A single X-ray structure was chosen for each target in the docking studies, with preference given to the highest resolution structure available.

This is more sophisticated than LIT PCBA, but simply picking highest resolution is not always ideal. They are experts (this is Heptares, a very famous and successful drug discovery company focused on virtual screening of GPCRs - Michael from my group worked there) and I am sure they are aware.

Ligand Preparation for Docking

I won't quote it all here, but it is a more or less "normal" ligand preparation workflow. A key difference for us is that we typically only consider the most probable 3D structure for a given input. They allow for more than one 3D structure. They also say they make low energy conformers, but this part is confusing to me because they use Glide as their docking engine. Glide does a 'ConfGen' during it's docking (this makes low energy conformers that are attempted to be docked to the protein via the grid). However, it's not worth stressing over. We do a very similar approach. They just seem to be sampling more conformers than default.

Docking

Not much to really say because I doubt we would copy this exactly, they use Glide and other stuff post processing tools we either aren't using or don't have (not having WaterMap is a shame).
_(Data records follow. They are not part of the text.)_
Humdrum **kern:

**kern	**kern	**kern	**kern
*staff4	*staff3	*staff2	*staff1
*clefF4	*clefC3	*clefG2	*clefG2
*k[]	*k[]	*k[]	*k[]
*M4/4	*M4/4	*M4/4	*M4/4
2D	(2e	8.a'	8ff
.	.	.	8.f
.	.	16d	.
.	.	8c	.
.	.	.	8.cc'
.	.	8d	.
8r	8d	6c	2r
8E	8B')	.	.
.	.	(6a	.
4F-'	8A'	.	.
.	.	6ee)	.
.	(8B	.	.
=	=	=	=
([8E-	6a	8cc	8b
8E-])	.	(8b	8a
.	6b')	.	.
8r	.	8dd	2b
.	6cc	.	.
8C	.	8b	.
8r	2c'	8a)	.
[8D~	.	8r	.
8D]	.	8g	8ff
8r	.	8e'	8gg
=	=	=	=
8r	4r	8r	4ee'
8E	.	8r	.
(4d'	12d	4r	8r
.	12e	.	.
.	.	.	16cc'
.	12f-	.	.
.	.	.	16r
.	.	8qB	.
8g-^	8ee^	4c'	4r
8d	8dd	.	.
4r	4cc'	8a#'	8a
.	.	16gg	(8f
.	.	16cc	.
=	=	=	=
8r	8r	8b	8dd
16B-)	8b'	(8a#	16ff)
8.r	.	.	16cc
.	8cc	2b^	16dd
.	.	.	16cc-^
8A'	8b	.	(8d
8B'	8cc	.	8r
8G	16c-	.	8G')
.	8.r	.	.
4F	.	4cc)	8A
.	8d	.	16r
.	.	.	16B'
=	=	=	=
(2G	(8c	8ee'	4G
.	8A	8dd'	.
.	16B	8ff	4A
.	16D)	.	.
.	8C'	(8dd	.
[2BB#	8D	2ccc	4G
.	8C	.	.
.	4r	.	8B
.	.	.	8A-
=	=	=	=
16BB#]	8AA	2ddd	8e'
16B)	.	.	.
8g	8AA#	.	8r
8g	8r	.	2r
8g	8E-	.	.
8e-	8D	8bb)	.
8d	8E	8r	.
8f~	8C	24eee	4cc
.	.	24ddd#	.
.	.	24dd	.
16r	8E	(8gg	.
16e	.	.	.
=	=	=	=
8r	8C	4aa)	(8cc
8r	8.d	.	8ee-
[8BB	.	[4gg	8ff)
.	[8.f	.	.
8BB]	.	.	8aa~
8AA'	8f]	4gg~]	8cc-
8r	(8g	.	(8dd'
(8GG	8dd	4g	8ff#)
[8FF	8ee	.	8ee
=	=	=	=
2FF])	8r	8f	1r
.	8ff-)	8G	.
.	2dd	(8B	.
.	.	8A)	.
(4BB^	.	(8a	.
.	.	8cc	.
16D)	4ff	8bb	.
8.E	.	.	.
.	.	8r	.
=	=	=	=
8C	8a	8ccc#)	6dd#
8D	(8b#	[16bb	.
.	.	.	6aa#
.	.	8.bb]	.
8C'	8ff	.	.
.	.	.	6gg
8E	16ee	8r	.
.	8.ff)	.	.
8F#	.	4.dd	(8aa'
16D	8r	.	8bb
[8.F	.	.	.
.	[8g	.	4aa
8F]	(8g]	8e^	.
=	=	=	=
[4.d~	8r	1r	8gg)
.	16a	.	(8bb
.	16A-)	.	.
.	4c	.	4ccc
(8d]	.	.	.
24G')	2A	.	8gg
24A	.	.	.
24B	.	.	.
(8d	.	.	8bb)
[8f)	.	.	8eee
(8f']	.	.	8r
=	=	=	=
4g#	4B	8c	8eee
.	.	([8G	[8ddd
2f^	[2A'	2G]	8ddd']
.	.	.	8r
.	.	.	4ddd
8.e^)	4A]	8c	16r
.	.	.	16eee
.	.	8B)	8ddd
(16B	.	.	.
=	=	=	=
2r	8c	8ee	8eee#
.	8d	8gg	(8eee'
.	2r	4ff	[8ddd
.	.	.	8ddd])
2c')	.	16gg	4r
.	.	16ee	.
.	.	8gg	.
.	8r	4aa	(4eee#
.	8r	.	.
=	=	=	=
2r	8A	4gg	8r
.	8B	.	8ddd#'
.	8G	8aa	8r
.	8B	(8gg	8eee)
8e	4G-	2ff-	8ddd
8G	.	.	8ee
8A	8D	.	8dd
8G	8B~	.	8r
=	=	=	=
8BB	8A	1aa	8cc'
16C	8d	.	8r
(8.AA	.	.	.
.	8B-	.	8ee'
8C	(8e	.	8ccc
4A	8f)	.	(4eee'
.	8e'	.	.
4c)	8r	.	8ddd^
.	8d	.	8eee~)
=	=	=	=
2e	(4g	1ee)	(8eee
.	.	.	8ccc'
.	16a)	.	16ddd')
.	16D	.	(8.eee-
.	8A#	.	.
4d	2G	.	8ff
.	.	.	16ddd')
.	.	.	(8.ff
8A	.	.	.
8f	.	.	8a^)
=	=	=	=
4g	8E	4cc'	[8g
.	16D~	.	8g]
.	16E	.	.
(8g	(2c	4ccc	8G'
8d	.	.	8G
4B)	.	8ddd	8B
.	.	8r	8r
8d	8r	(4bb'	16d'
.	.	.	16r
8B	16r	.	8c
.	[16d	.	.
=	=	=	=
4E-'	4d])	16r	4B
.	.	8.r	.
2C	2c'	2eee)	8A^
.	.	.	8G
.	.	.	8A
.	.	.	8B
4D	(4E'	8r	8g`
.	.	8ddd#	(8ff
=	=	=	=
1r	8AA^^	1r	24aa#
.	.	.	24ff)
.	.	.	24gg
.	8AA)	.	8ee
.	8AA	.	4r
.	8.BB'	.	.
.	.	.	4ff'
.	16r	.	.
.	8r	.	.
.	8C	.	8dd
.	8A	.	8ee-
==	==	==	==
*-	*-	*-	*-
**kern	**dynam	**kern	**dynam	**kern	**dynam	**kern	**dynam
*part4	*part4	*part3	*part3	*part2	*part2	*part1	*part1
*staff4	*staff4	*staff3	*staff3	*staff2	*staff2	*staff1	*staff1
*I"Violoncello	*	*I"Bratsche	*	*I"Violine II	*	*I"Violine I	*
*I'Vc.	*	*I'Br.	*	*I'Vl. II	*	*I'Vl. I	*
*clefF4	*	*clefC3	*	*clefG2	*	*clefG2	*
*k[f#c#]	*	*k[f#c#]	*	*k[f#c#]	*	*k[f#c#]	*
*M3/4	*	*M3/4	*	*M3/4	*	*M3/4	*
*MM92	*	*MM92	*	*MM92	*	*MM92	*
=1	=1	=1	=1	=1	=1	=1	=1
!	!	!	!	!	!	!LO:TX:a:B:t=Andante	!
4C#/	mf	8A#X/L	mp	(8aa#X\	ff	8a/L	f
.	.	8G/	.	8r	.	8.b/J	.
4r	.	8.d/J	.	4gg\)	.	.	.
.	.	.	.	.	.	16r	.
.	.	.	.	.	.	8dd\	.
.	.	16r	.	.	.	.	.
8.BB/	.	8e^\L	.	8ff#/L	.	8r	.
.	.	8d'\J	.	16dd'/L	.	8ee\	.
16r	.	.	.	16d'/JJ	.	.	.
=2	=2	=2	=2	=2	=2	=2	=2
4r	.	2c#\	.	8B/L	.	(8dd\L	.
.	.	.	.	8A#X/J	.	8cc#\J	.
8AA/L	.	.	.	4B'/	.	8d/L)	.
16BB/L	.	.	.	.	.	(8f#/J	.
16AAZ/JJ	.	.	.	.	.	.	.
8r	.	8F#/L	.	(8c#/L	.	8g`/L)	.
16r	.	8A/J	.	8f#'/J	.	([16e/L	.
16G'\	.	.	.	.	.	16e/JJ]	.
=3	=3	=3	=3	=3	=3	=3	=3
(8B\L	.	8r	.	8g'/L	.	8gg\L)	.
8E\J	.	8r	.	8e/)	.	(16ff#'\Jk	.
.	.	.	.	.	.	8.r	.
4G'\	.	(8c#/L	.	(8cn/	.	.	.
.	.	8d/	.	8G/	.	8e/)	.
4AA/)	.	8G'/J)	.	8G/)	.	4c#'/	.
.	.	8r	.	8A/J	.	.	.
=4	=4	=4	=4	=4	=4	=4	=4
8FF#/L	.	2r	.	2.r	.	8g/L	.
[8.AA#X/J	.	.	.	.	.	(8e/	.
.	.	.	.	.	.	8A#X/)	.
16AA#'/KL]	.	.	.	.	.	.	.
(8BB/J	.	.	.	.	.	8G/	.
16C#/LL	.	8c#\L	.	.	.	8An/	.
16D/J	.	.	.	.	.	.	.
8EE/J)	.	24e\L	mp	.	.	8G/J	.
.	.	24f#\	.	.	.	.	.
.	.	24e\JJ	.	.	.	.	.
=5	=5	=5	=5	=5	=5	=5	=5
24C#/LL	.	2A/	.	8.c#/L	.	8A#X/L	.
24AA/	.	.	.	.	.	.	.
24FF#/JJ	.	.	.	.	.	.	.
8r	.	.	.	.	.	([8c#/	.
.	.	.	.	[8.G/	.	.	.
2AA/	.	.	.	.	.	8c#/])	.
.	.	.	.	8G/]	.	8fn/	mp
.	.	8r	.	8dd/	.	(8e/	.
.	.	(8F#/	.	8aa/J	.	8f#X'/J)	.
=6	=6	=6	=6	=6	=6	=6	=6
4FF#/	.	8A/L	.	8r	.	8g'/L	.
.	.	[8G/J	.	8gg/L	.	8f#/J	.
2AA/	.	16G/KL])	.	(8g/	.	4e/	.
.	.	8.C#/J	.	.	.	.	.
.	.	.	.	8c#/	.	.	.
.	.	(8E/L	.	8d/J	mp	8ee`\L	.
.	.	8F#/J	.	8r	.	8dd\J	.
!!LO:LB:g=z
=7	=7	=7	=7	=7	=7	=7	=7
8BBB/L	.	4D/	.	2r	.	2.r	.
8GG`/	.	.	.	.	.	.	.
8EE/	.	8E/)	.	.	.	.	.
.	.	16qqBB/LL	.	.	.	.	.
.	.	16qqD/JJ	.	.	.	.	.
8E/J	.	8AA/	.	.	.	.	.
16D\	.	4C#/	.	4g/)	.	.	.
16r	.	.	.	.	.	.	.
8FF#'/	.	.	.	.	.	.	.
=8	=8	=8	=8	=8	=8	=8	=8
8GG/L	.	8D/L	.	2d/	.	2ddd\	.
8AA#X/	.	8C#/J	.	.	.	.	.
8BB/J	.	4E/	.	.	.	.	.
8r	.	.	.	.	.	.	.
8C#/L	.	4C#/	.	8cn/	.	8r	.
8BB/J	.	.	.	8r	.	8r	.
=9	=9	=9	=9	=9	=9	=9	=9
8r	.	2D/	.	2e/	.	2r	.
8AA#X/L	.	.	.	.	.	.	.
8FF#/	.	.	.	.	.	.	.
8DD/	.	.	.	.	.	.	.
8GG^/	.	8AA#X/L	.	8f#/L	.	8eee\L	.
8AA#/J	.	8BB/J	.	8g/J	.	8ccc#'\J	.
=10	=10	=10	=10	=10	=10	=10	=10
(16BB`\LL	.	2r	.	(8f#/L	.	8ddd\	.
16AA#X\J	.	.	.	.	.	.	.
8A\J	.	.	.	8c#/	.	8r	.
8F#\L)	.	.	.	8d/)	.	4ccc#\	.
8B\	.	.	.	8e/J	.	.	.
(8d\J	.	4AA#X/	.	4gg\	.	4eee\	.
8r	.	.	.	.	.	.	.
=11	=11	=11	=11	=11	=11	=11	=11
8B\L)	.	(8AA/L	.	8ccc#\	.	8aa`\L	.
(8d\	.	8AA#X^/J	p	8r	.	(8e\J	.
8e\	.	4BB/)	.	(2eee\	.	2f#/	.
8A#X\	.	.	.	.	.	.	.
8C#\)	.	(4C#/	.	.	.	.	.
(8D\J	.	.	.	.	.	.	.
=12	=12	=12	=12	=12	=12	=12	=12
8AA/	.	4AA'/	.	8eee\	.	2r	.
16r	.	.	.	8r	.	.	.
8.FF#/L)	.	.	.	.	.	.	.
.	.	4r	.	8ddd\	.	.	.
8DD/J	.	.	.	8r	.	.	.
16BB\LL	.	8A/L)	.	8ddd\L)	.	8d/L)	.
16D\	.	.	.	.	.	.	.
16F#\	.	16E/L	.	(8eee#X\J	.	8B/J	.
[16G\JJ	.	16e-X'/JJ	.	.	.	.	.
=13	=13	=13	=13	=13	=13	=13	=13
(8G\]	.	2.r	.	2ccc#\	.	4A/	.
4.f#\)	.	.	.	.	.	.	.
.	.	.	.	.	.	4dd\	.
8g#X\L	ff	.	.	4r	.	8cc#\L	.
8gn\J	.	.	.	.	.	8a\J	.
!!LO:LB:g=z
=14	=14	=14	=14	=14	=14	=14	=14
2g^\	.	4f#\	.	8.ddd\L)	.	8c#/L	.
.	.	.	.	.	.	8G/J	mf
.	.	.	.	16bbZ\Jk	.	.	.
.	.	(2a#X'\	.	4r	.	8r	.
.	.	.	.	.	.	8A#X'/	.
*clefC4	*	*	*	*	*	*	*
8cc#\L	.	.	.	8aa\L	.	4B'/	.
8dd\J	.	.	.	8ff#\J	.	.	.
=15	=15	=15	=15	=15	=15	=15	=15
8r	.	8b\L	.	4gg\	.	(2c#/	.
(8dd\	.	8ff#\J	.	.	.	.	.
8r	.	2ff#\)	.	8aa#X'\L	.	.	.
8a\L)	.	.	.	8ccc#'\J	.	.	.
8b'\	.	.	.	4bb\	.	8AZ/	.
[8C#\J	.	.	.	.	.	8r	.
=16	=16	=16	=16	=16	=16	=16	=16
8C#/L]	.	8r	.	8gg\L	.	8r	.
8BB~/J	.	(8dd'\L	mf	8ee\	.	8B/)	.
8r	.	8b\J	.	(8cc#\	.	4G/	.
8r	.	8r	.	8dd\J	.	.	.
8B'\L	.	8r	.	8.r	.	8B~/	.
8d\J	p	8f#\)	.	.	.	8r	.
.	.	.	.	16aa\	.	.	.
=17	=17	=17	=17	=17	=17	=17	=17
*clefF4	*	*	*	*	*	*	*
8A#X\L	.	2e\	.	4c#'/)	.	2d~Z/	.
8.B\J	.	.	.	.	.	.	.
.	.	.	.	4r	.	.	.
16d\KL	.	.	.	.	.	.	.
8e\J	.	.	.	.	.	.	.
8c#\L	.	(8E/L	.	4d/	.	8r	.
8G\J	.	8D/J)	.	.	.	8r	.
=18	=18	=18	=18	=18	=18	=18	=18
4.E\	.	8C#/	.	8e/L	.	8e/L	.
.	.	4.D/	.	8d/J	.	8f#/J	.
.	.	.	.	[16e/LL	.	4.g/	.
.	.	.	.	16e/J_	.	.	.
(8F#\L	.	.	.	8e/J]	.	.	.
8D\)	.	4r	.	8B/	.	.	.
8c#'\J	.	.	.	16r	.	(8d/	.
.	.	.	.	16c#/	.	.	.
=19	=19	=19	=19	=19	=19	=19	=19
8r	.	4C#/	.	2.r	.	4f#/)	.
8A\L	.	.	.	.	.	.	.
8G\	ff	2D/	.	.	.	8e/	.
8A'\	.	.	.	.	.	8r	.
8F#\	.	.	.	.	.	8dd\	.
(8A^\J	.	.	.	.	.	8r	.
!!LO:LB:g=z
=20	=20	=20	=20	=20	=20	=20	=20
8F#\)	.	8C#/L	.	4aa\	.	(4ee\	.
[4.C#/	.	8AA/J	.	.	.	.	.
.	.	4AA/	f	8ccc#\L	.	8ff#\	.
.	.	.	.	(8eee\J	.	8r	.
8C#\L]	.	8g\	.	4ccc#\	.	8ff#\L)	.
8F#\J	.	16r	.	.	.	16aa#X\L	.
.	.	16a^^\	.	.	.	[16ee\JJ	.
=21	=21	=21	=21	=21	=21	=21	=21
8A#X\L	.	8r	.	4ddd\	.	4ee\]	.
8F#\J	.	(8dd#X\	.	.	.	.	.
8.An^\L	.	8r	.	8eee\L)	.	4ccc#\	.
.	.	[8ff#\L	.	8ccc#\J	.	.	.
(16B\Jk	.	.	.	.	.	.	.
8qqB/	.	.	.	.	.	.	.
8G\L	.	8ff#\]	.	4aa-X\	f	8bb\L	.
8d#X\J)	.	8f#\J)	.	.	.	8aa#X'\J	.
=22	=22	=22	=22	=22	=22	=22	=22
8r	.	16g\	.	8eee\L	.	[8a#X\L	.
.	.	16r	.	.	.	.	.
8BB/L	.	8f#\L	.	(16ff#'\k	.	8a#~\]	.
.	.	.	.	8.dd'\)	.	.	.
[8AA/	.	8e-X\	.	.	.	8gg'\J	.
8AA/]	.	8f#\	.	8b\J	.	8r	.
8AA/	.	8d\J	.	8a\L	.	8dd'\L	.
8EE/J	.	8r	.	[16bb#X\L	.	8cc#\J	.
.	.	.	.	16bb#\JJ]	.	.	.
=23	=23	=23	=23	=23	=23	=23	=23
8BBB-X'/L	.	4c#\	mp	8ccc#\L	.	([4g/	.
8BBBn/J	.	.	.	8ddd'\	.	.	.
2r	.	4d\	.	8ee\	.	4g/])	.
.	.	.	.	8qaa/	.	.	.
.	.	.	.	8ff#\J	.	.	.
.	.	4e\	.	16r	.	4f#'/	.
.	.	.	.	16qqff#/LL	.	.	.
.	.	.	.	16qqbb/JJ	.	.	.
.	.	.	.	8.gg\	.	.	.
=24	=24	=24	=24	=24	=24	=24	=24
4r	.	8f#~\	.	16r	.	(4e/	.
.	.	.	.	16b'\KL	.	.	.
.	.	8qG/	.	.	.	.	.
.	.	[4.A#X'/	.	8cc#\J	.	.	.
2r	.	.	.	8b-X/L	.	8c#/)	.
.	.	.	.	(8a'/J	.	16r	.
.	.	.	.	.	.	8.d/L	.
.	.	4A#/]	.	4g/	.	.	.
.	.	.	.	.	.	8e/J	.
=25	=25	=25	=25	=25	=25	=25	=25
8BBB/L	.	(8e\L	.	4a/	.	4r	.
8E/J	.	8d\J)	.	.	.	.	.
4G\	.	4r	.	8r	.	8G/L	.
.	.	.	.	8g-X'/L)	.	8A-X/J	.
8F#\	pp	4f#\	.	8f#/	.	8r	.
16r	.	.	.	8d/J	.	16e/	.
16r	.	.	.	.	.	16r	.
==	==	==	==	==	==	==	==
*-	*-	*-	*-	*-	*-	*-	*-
Some nice commentary later on the choice of PDB (!) in terms of docking outcomes.

We chose 200 maximally diverse ligands based on ECFP4 fingerprints (or included all where <200 annotated ligands). For each ligand, an average of 60 computational decoys was generated using the online DUD-E tool (http://dude.docking.org/generate). The entire set is available for download at http://dude.docking.org/heptares.

Conclusion

I figure this might be a good intro into how and why you make datasets in a certain way, I am now going to play around in ChEMBL and see what's possible.

We should also discuss choosing protein structures and docking itself later.